- TASK GOAL:
Copy the lines below exactly. No picture goes into the copy.

+++

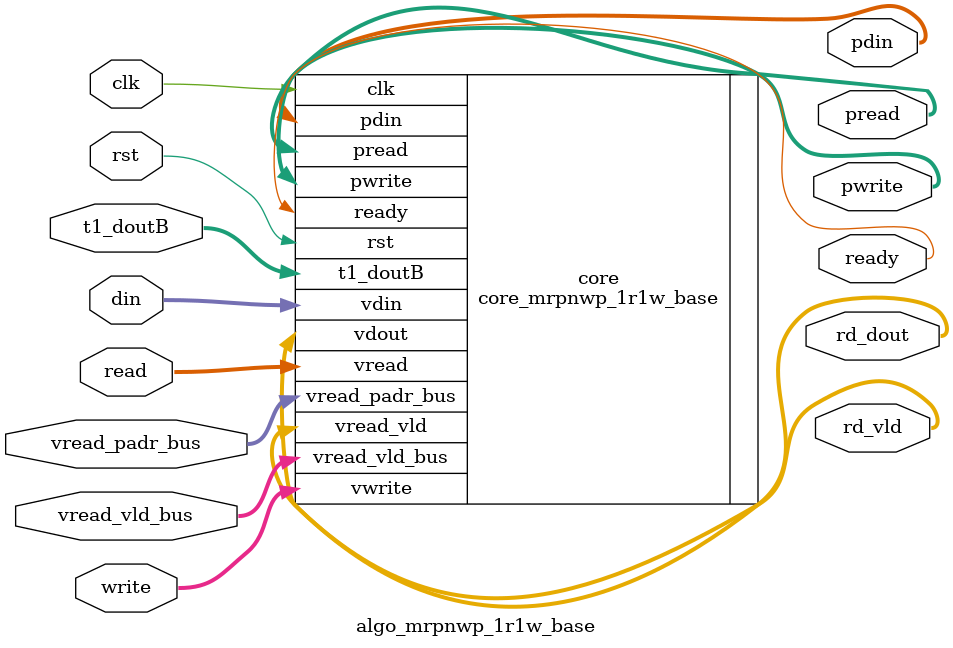
<source format=v>

module algo_mrpnwp_1r1w_base (clk, rst, ready,
                              write, din,
                              read, rd_vld, rd_dout,  
                              pwrite, pdin,
                              pread, 
	                      t1_doutB,
			      vread_vld_bus, vread_padr_bus);
  
  parameter WIDTH = 32;
  parameter BITWDTH = 5;
  parameter ENAPAR = 0;
  parameter ENAECC = 0;
  parameter NUMRDPT = 2;
  parameter NUMWRPT = 3;
  parameter NUMADDR = 8192;
  parameter BITADDR = 13;
  parameter NUMVROW = 1024;
  parameter BITVROW = 10;
  parameter NUMVBNK = 8;
  parameter BITVBNK = 3;
  parameter BITPADR = 13;

  parameter SRAM_DELAY = 2;
  parameter FLOPIN = 0;
  parameter FLOPOUT = 0;
  parameter BITDMUX = 0;

  input [NUMWRPT-1:0]                   write;
  input [NUMWRPT*WIDTH-1:0]  din;

  input [NUMRDPT-1:0]                   read;
  output [NUMRDPT-1:0]                  rd_vld;
  output [NUMRDPT*WIDTH-1:0]            rd_dout;

  output                                ready;
  input                                 clk, rst;

  input [NUMRDPT*WIDTH-1:0]             t1_doutB;
  input [NUMRDPT-1:0] 			vread_vld_bus;
  input [(BITPADR*NUMRDPT)-1:0] 	vread_padr_bus;

  output [NUMWRPT-1:0] pwrite;
  output [WIDTH*NUMWRPT-1:0]   pdin;
  output [NUMRDPT-1:0] pread;



  core_mrpnwp_1r1w_base #(.WIDTH (WIDTH), .BITWDTH (BITWDTH), .NUMRDPT (NUMRDPT), .NUMWRPT (NUMWRPT), .NUMADDR (NUMADDR), .BITADDR (BITADDR),
                          .NUMVROW (NUMVROW), .BITVROW (BITVROW), .NUMVBNK (NUMVBNK), .BITVBNK (BITVBNK), .BITPADR (BITPADR), 
                          .SRAM_DELAY (SRAM_DELAY), .FLOPIN (FLOPIN), .FLOPOUT (FLOPOUT), .BITDMUX (BITDMUX))
      core (.vwrite(write), .vdin(din),
	    .vread(read), .vread_vld(rd_vld), .vdout(rd_dout), 
	    .pwrite(pwrite), .pdin(pdin), 
	    .pread(pread), 
            .t1_doutB(t1_doutB), 
	    .vread_vld_bus(vread_vld_bus), .vread_padr_bus(vread_padr_bus),
	    .ready (ready), .clk (clk), .rst (rst));




endmodule



</source>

+++

- COMPLETED EXERCISE:
<source format=v>

module algo_mrpnwp_1r1w_base (clk, rst, ready,
                              write, din,
                              read, rd_vld, rd_dout,  
                              pwrite, pdin,
                              pread, 
	                      t1_doutB,
			      vread_vld_bus, vread_padr_bus);
  
  parameter WIDTH = 32;
  parameter BITWDTH = 5;
  parameter ENAPAR = 0;
  parameter ENAECC = 0;
  parameter NUMRDPT = 2;
  parameter NUMWRPT = 3;
  parameter NUMADDR = 8192;
  parameter BITADDR = 13;
  parameter NUMVROW = 1024;
  parameter BITVROW = 10;
  parameter NUMVBNK = 8;
  parameter BITVBNK = 3;
  parameter BITPADR = 13;

  parameter SRAM_DELAY = 2;
  parameter FLOPIN = 0;
  parameter FLOPOUT = 0;
  parameter BITDMUX = 0;

  input [NUMWRPT-1:0]                   write;
  input [NUMWRPT*WIDTH-1:0]  din;

  input [NUMRDPT-1:0]                   read;
  output [NUMRDPT-1:0]                  rd_vld;
  output [NUMRDPT*WIDTH-1:0]            rd_dout;

  output                                ready;
  input                                 clk, rst;

  input [NUMRDPT*WIDTH-1:0]             t1_doutB;
  input [NUMRDPT-1:0] 			vread_vld_bus;
  input [(BITPADR*NUMRDPT)-1:0] 	vread_padr_bus;

  output [NUMWRPT-1:0] pwrite;
  output [WIDTH*NUMWRPT-1:0]   pdin;
  output [NUMRDPT-1:0] pread;



  core_mrpnwp_1r1w_base #(.WIDTH (WIDTH), .BITWDTH (BITWDTH), .NUMRDPT (NUMRDPT), .NUMWRPT (NUMWRPT), .NUMADDR (NUMADDR), .BITADDR (BITADDR),
                          .NUMVROW (NUMVROW), .BITVROW (BITVROW), .NUMVBNK (NUMVBNK), .BITVBNK (BITVBNK), .BITPADR (BITPADR), 
                          .SRAM_DELAY (SRAM_DELAY), .FLOPIN (FLOPIN), .FLOPOUT (FLOPOUT), .BITDMUX (BITDMUX))
      core (.vwrite(write), .vdin(din),
	    .vread(read), .vread_vld(rd_vld), .vdout(rd_dout), 
	    .pwrite(pwrite), .pdin(pdin), 
	    .pread(pread), 
            .t1_doutB(t1_doutB), 
	    .vread_vld_bus(vread_vld_bus), .vread_padr_bus(vread_padr_bus),
	    .ready (ready), .clk (clk), .rst (rst));




endmodule



</source>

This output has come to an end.